Sadly, it soon became evident that not even the University of Chicago was immune from the paternalistic ethos that drives safe-space advocacy today. More than 150 members of the University of Chicago wrote an open letter to freshmen condemning Ellison’s circular and arguing that trigger warnings and safe spaces meet the legitimate needs of students. Their response indicated that active support for the regulation of controversy, criticism and debate on campuses is gaining in momentum. That is why some university leaders went so far as to publicise their disagreement with Ellison. The president of Wesleyan University, Michael Roth, condemned Ellison’s letter as a publicity stunt, written for ‘those concerned with the bogeyman of political correctness, and those who worry that free speech isn’t the absolute value it used to be’.

Roth was effectively speaking for the cultural establishment that dominates higher education, much of which shares his view. His words expressed the widely held idea that academic freedom is not really a big deal. Those who mock the idea that free speech is an ‘absolute value’ are really saying this freedom should not be taken too seriously.
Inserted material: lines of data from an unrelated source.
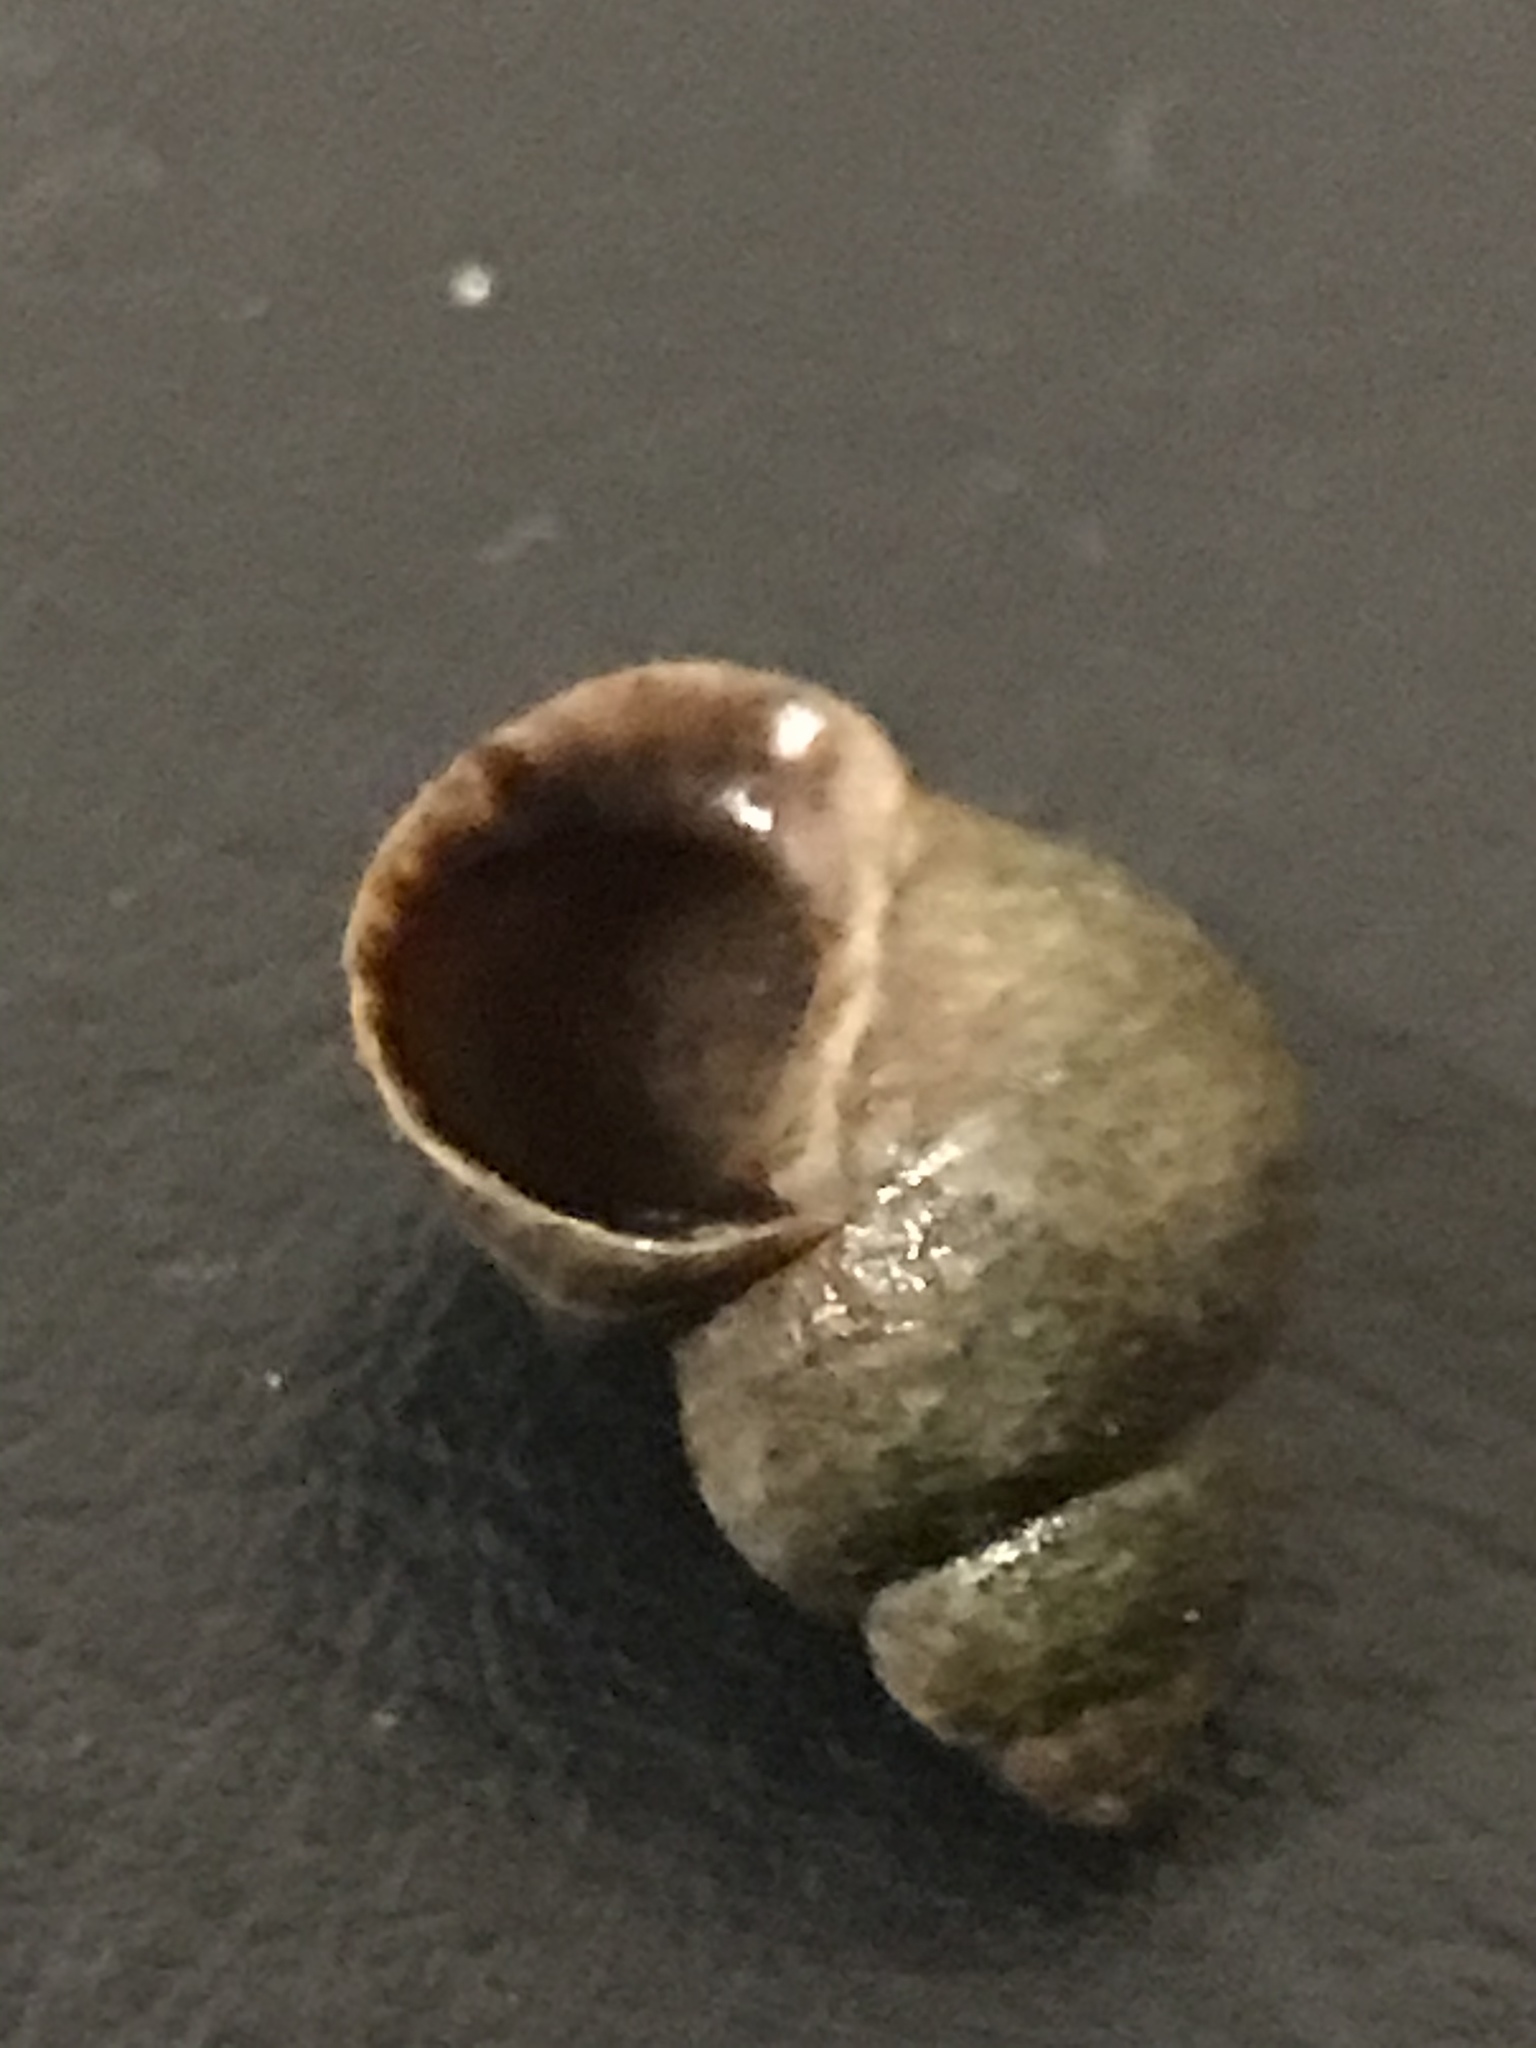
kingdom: Animalia
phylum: Mollusca
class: Gastropoda
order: Littorinimorpha
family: Littorinidae
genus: Littorina
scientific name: Littorina saxatilis
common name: Black-lined periwinkle
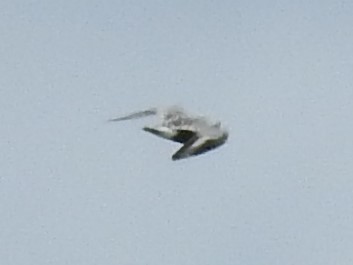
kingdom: Animalia
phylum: Chordata
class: Aves
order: Charadriiformes
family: Charadriidae
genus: Pluvialis
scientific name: Pluvialis squatarola
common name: Grey plover
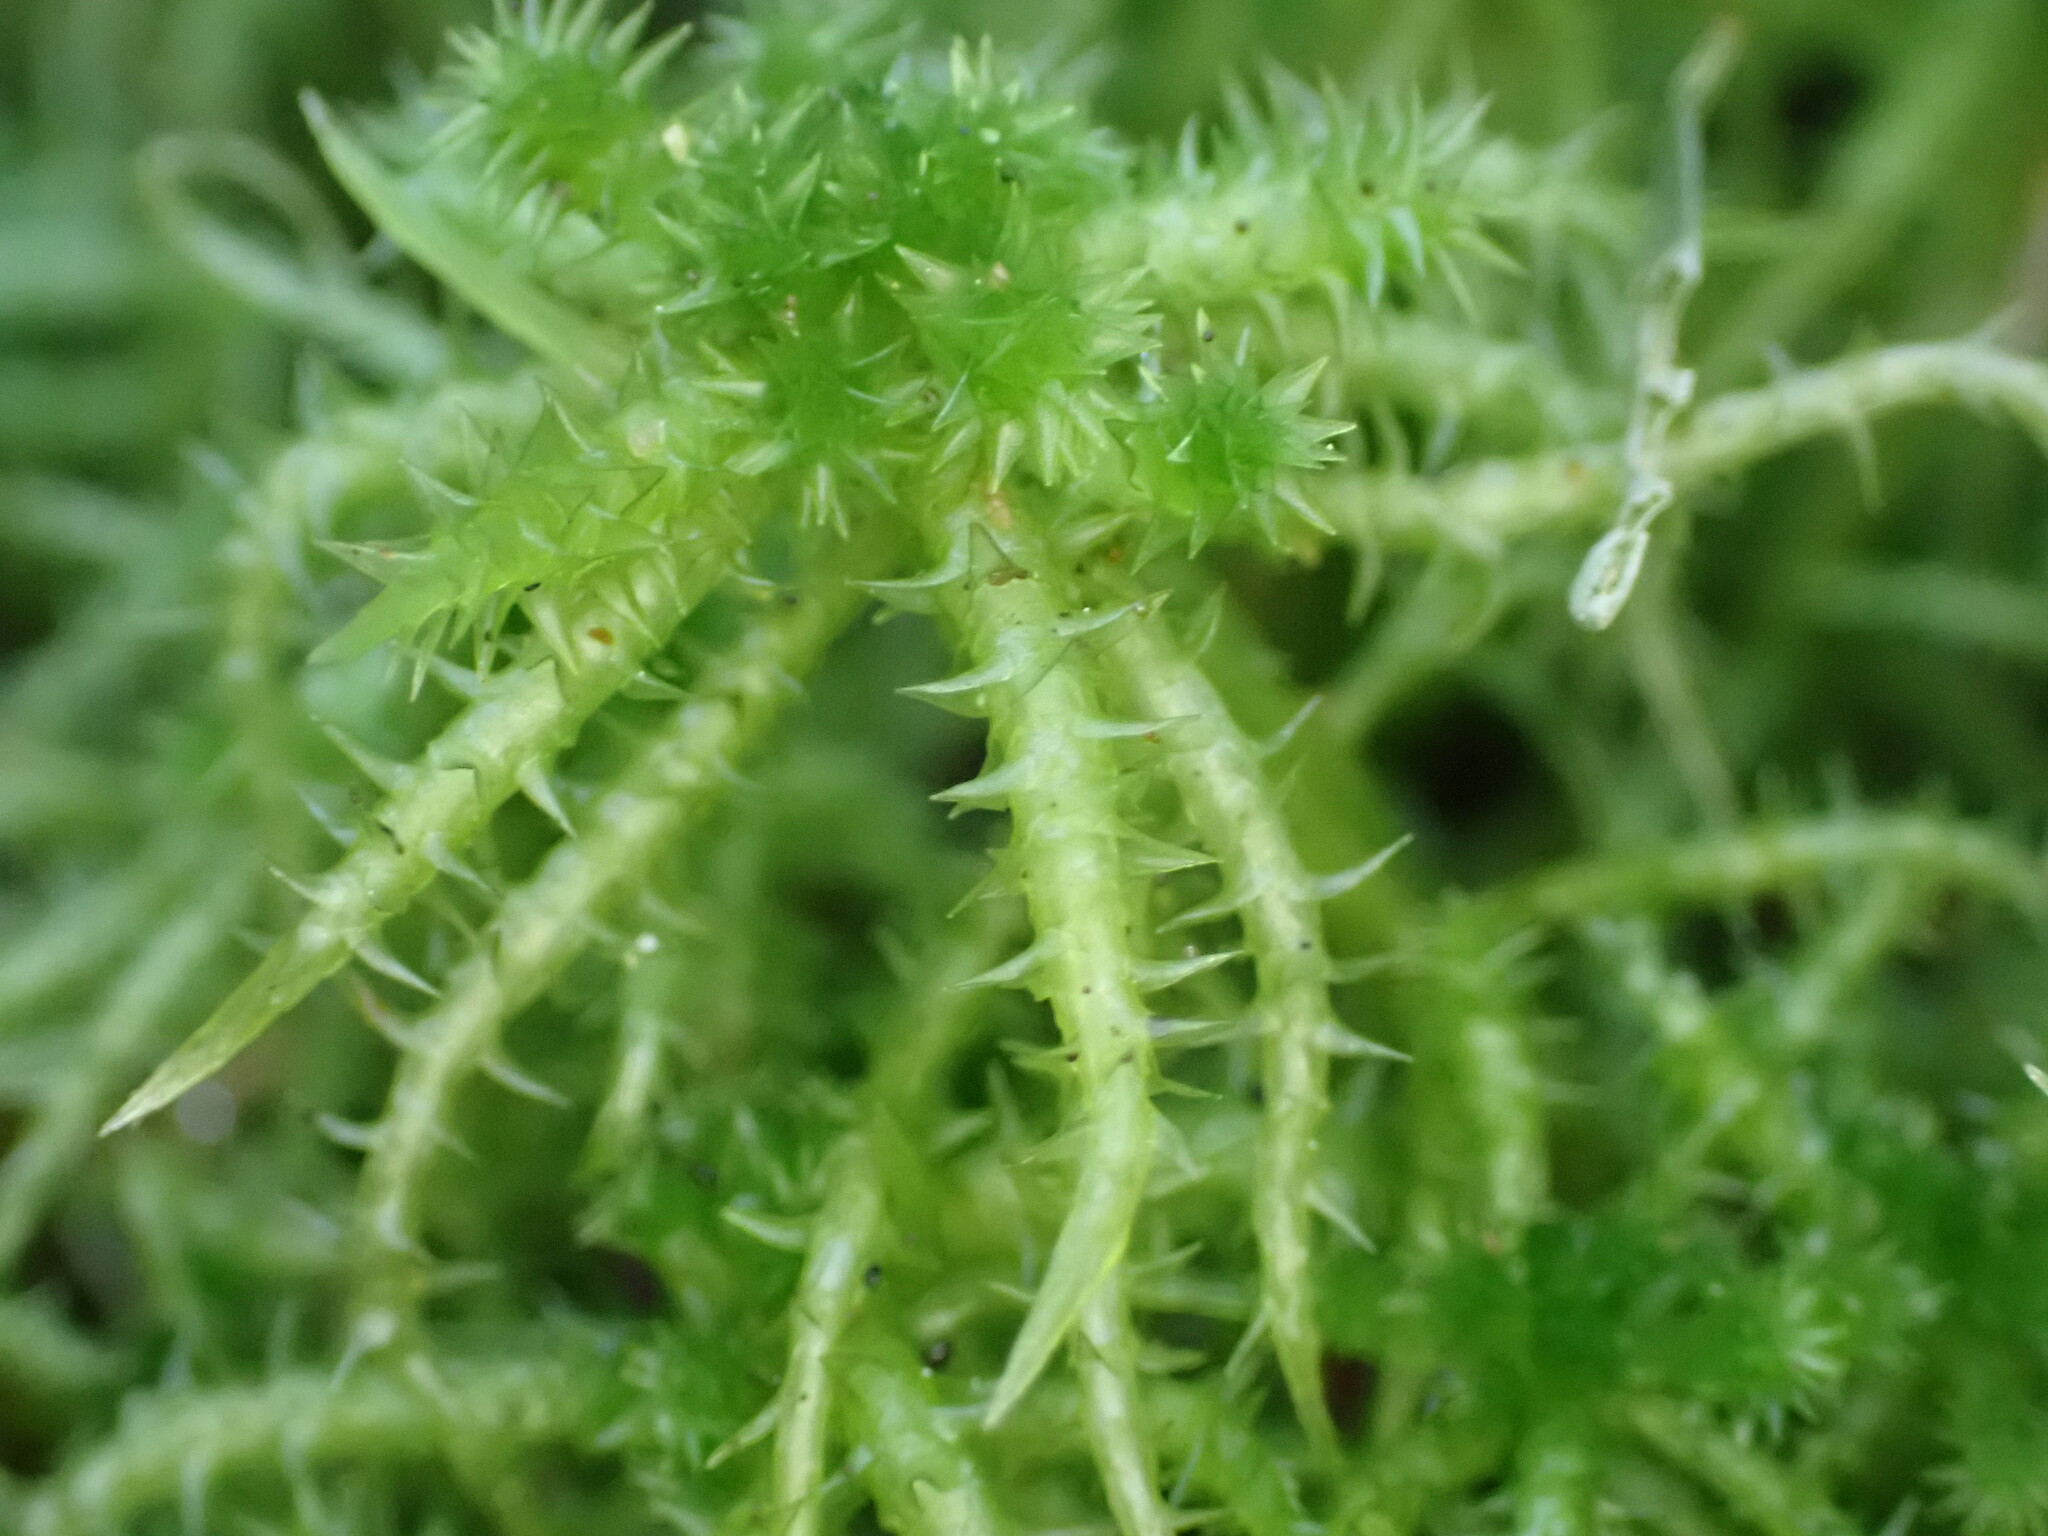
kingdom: Plantae
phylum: Bryophyta
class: Sphagnopsida
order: Sphagnales
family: Sphagnaceae
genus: Sphagnum
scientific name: Sphagnum squarrosum
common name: Shaggy peat moss
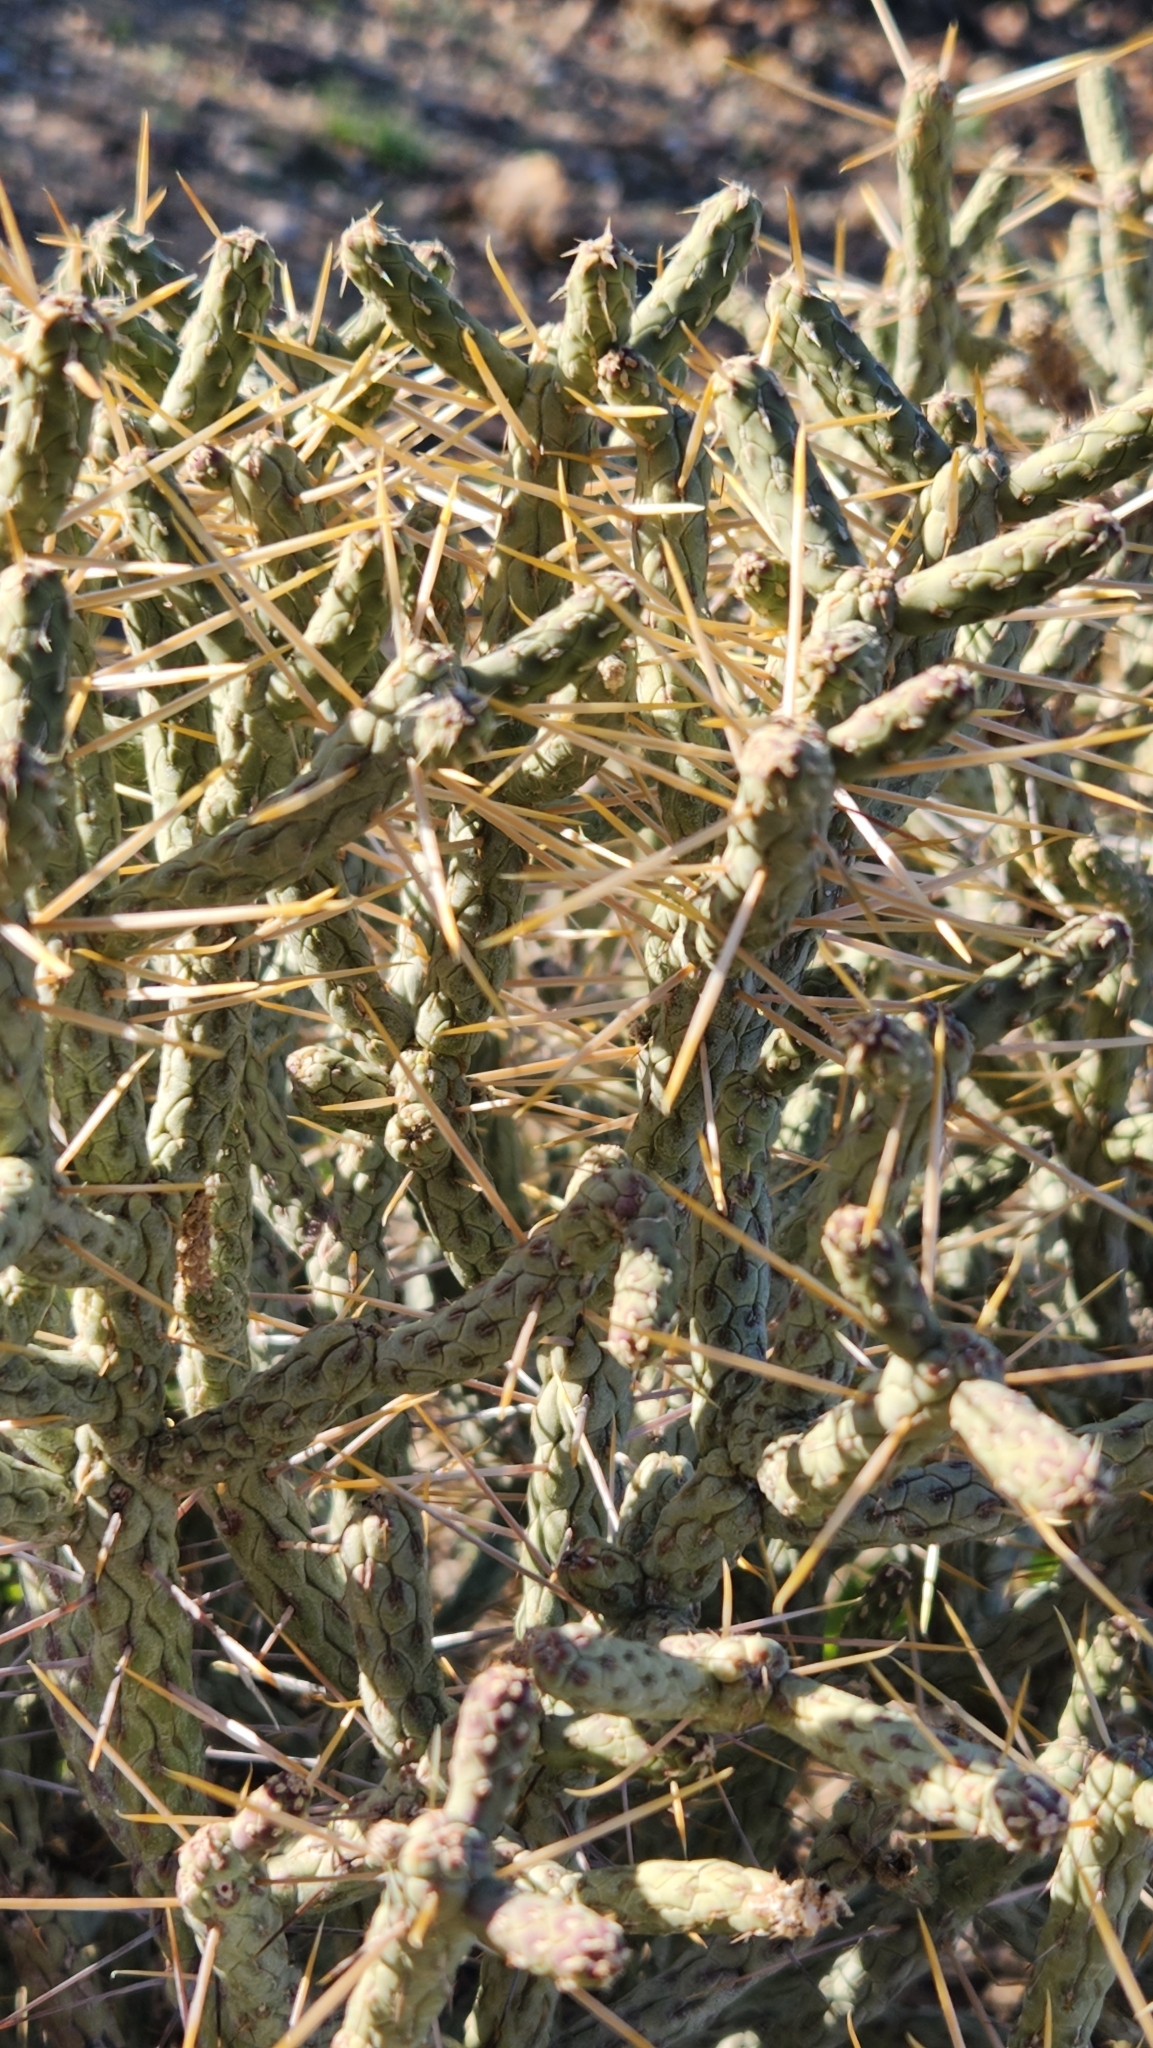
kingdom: Plantae
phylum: Tracheophyta
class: Magnoliopsida
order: Caryophyllales
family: Cactaceae
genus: Cylindropuntia
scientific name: Cylindropuntia ramosissima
In Roth’s and many other academics’ outlook, academic freedom is at best a second-order value that is subordinate to ensuring that students are made to feel comfortable and are not offended by words and ideas they might find distressing.

Others go further than Roth and claim that academic freedom and free speech have become weapons wielded by those who possess power against the weak and vulnerable. The following statement by the sociologist Jennie Hornosty illustrates this approach:

’[W]hat does it really mean when universities have been dominated by white male elites who define knowledge, curriculum, ways of being, and the organizational culture in their image? What does it mean to talk of academic freedom in a class society with multiple layers of inequality?’

For Hornosty, when balanced against the issues of inequality and oppression, the value of academic freedom pales into insignificance. Instead of drawing the conclusion that in an unjust world the promotion of academic freedom is particularly necessary for creating the conditions for change and progress, many argue that social reality, the existence of ‘multiple layers of inequality’, means that academic freedom is not a useful thing, and might even have a pernicious influence through extending certain people’s power.

We need far more than an occasional letter that reminds students of the value of academic freedom. The prevailing paternalistic culture of higher education needs to be challenged thoroughly and consistently. Universities have to re-educate themselves, and re-appropriate academic freedom as the foundation of their work. There is no better place to start than through altering the relationship of the university with its students. We need to take students seriously and expect them to be able to act as adults who posses the capacity for moral autonomy and independent learning, and who can cope with difficult and even ‘dangerous’ ideas.